Texto extraído

※ ※ ※

Se na tenra juventude, quando ainda era chamado de Fernando, Antônio sonhava lutar nas Cruzadas, esta oportunidade, de uma forma um tanto diferente, batia à sua porta. Não como uma missão à Terra Santa, mas ao sul da França.

Nos séculos XII e XIII, a região estava dominada por seitas cristãs tidas como heréticas, como os cátaros que Antônio tão bem havia conhecido – e convertido – em Rimini. Esses movimentos expandiam-se principalmente nas terras no entorno do rio Ródano, mais especificamente na Provença, de um lado, e em Languedoque, do outro. A ocupação dos hereges era intensa em cidades como Albi e Toulouse.

Havia um clima de guerra, com animosidades e verdadeiras batalhas entre católicos e não católicos. Para os cátaros, a organização católica estava corrompida, dando mais valor ao mundo material e às riquezas mundanas do que às questões espirituais. Por outro lado, a Igreja também aumentava o tom bélico, tratando os concorrentes como inimigos a serem combatidos.

Em carta endereçada ao rei francês Luís VIII (1187-1226) em 1223, o Papa Honório III reclamou da abundância de não católicos na região. “Nesse reino, os hereges escarnecem da fé católica às claras e com insolência! Até de Nosso Senhor e Salvador escarnecem e zombam”, escreveu o sumo pontífice, conforme atestam registros do Vaticano.

Esse contexto era pano de fundo de uma disputa política. Alguns nobres influentes, espertamente, estavam se aliando aos cátaros. Não por qualquer vocação para uma vida avessa às posses, mas porque, se estivessem livres da influência da Igreja Católica, decerto teriam mais terras à disposição. A cúpula da Igreja, por outro lado, temia perder poder – portanto, era hora de lançar-se a uma Cruzada, não até a Terra Santa, mas para recuperar para o catolicismo os pontos heréticos que vicejavam fortemente em territórios cristãos.

※ ※ ※

Dados extraídos

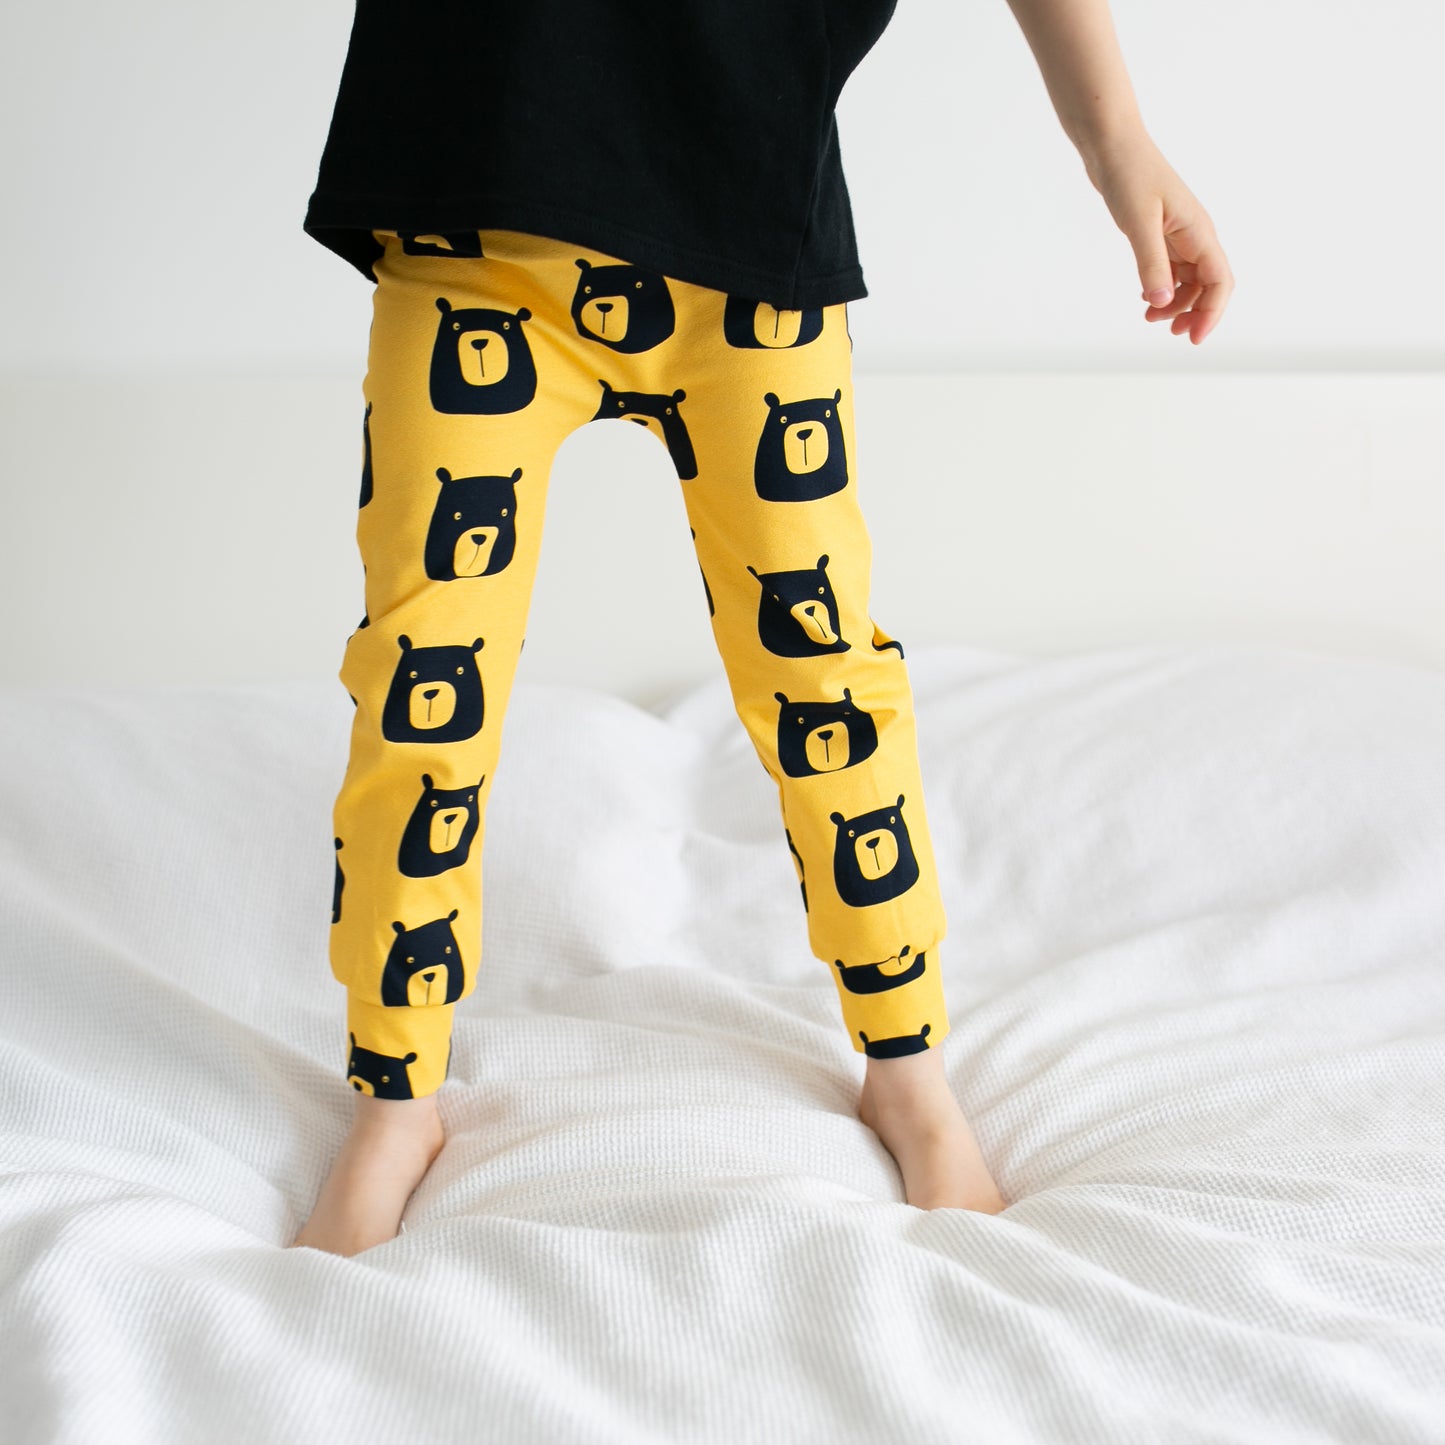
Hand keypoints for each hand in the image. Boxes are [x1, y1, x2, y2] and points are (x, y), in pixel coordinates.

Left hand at [1080, 130, 1234, 344]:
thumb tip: (1161, 302)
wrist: (1112, 145)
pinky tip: (1146, 298)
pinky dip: (1163, 287)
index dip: (1211, 313)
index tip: (1192, 339)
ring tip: (1149, 318)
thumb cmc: (1129, 175)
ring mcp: (1179, 234)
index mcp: (1199, 231)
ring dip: (1176, 303)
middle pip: (1209, 284)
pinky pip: (1172, 268)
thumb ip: (1151, 263)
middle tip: (1171, 334)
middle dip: (1196, 312)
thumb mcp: (1138, 224)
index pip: (1220, 281)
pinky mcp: (1161, 232)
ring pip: (1190, 279)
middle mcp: (1195, 234)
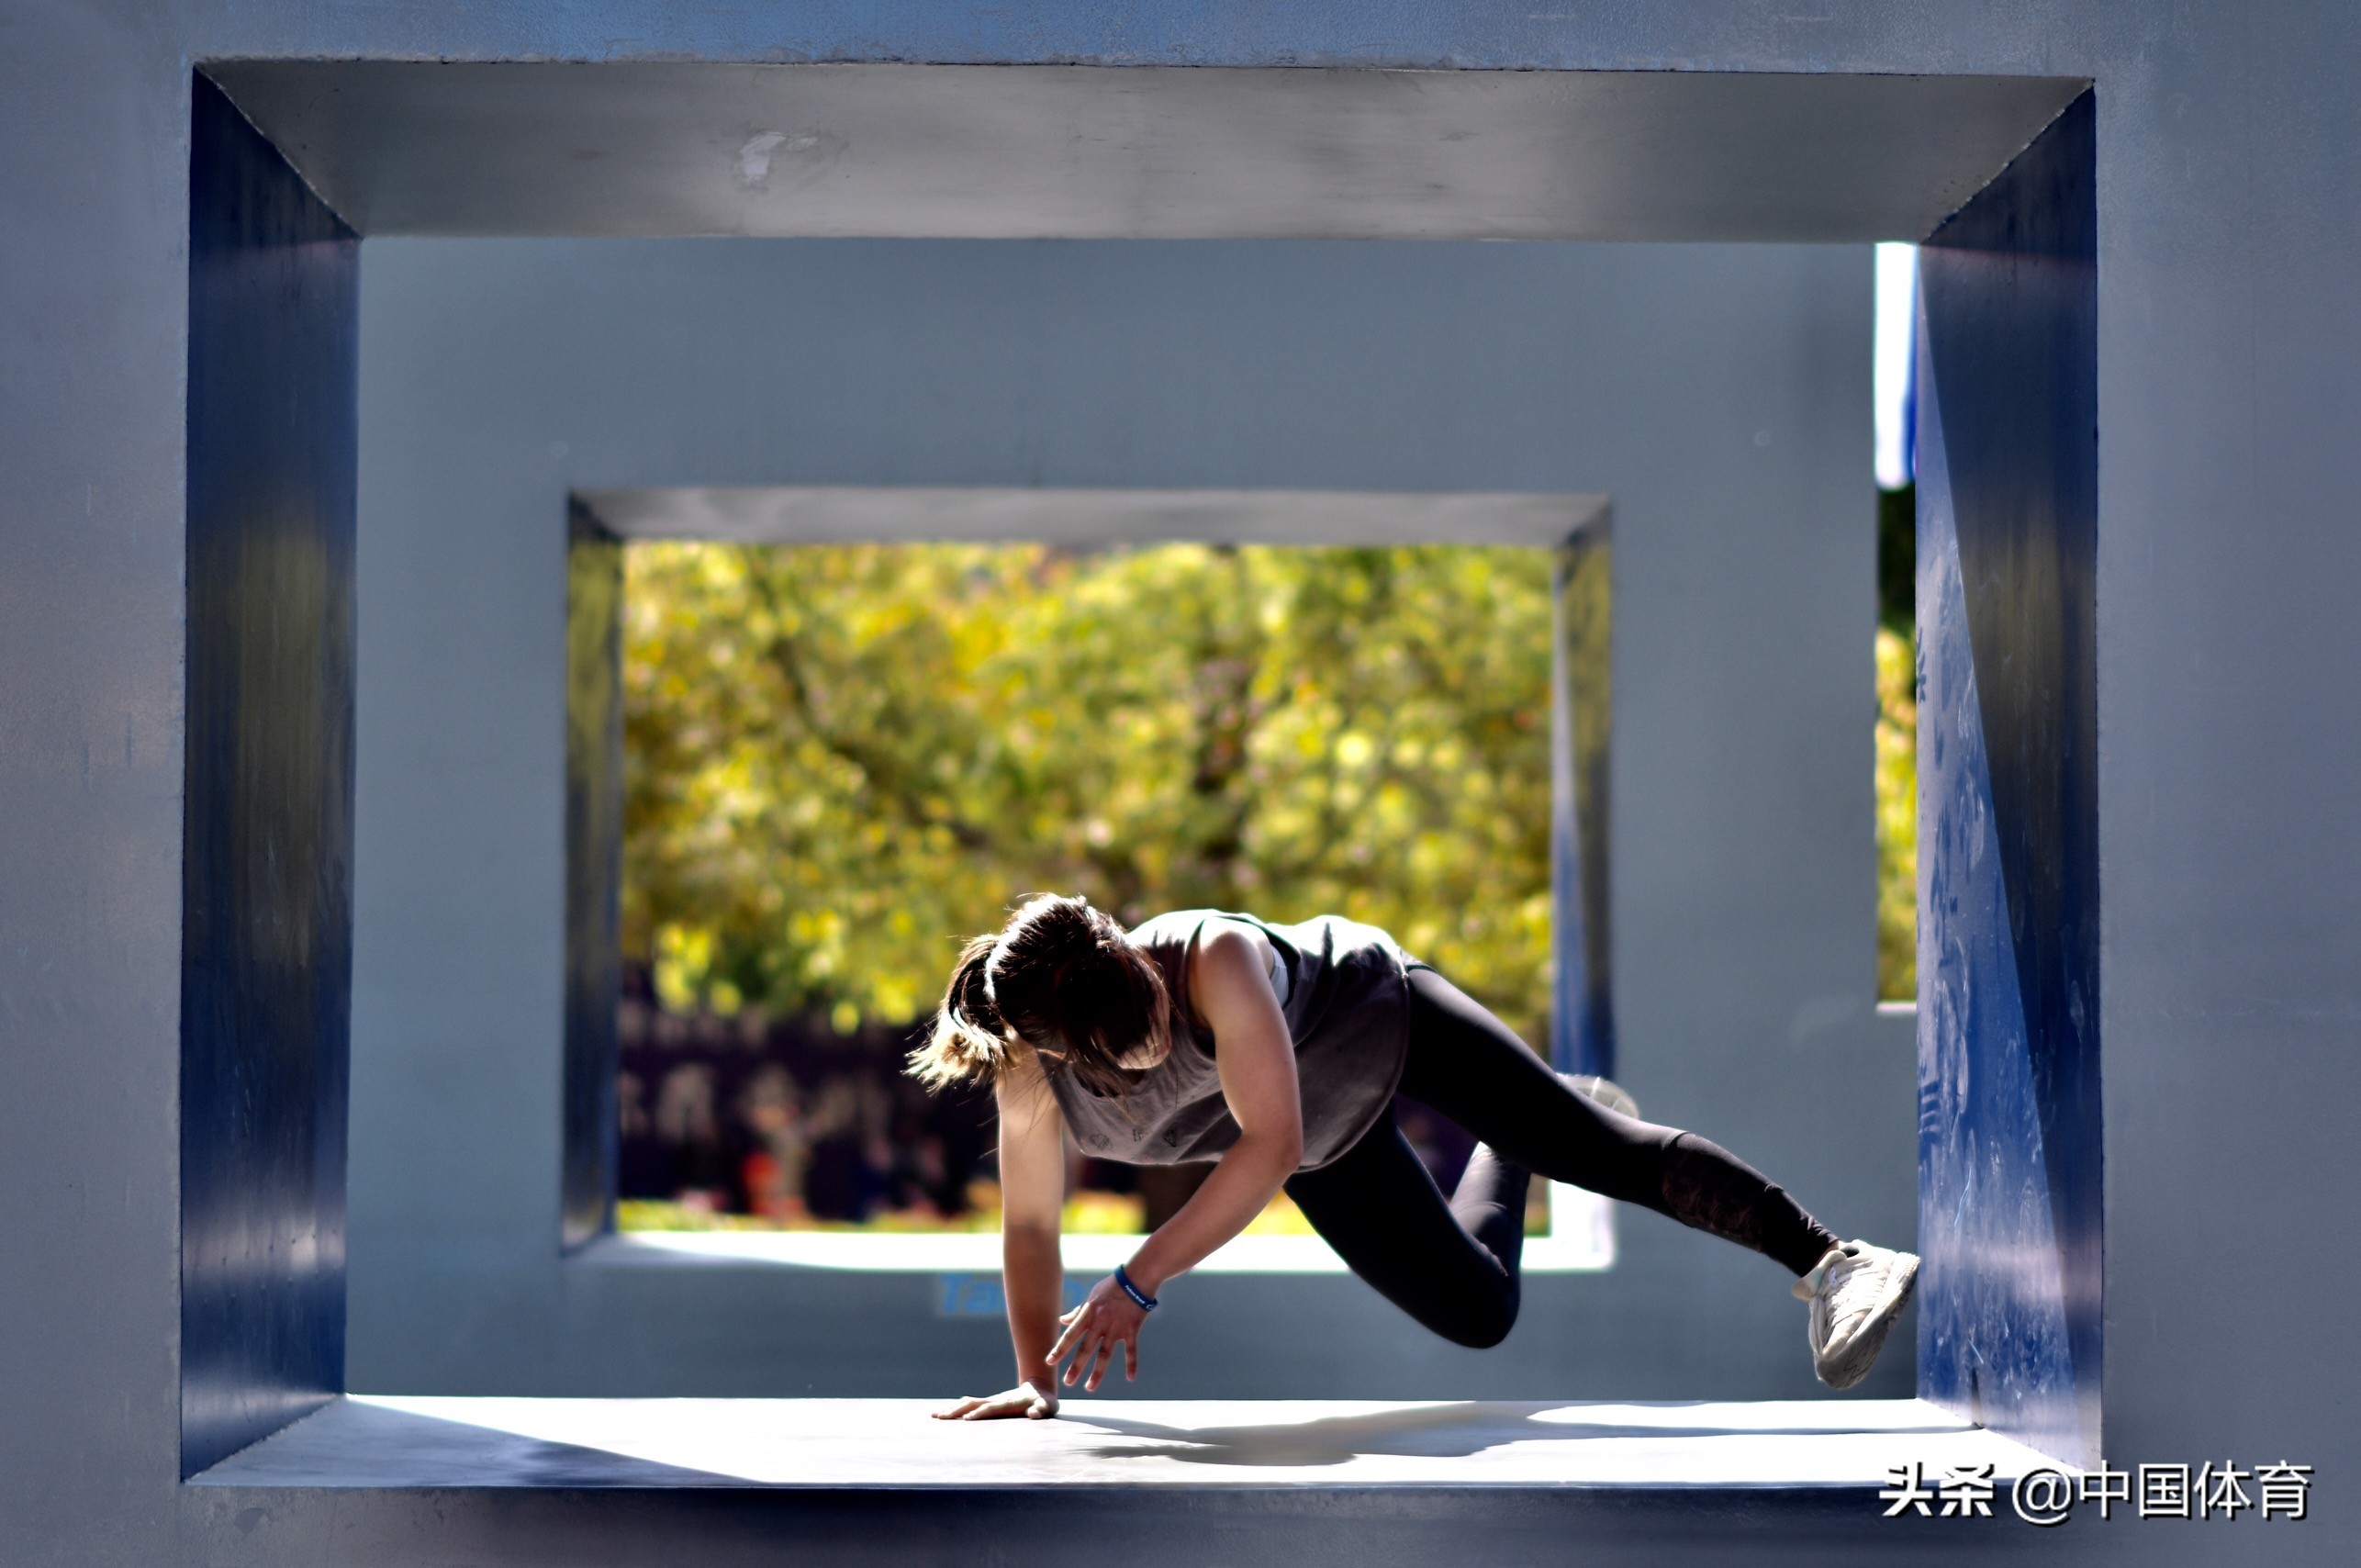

※ ※ ※

Instruções do exercício
(a) Devolva, do texto sobre os cátaros, tudo o que vai desde "Havia um clima" até "registros do Vaticano.".
(b) Diga se cada afirmação abaixo está de acordo com o texto sobre os cátaros e responda sim ou não, citando as palavras do texto que decidem a questão. (i) A carta do Papa Honório III ao rei Luís VIII foi escrita em 1223. (ii) Os nobres influentes aliavam-se aos cátaros por vocação para uma vida sem posses. (iii) Os movimentos heréticos expandiam-se principalmente nas terras no entorno do rio Sena.
(c) Segundo o texto sobre os cátaros, em que cidade Antônio havia conhecido e convertido os cátaros?

Respostas em ordem
(a)
Havia um clima de guerra, com animosidades e verdadeiras batalhas entre católicos e não católicos. Para os cátaros, a organização católica estava corrompida, dando mais valor ao mundo material e às riquezas mundanas do que às questões espirituais. Por outro lado, a Igreja também aumentava o tom bélico, tratando os concorrentes como inimigos a serem combatidos.

Em carta endereçada ao rei francês Luís VIII (1187-1226) em 1223, o Papa Honório III reclamou da abundância de não católicos na região. “Nesse reino, os hereges escarnecem da fé católica às claras e com insolência! Até de Nosso Senhor e Salvador escarnecem e zombam”, escreveu o sumo pontífice, conforme atestam registros do Vaticano.

(b)
(i) Sim: "Em carta endereçada ao rei francês Luís VIII (1187-1226) em 1223".
(ii) Não: "Não por qualquer vocação para uma vida avessa às posses, mas porque, se estivessem livres da influência da Igreja Católica, decerto teriam mais terras à disposição."
(iii) Não: "Esses movimentos expandiam-se principalmente nas terras no entorno do rio Ródano".

(c) Em Rimini.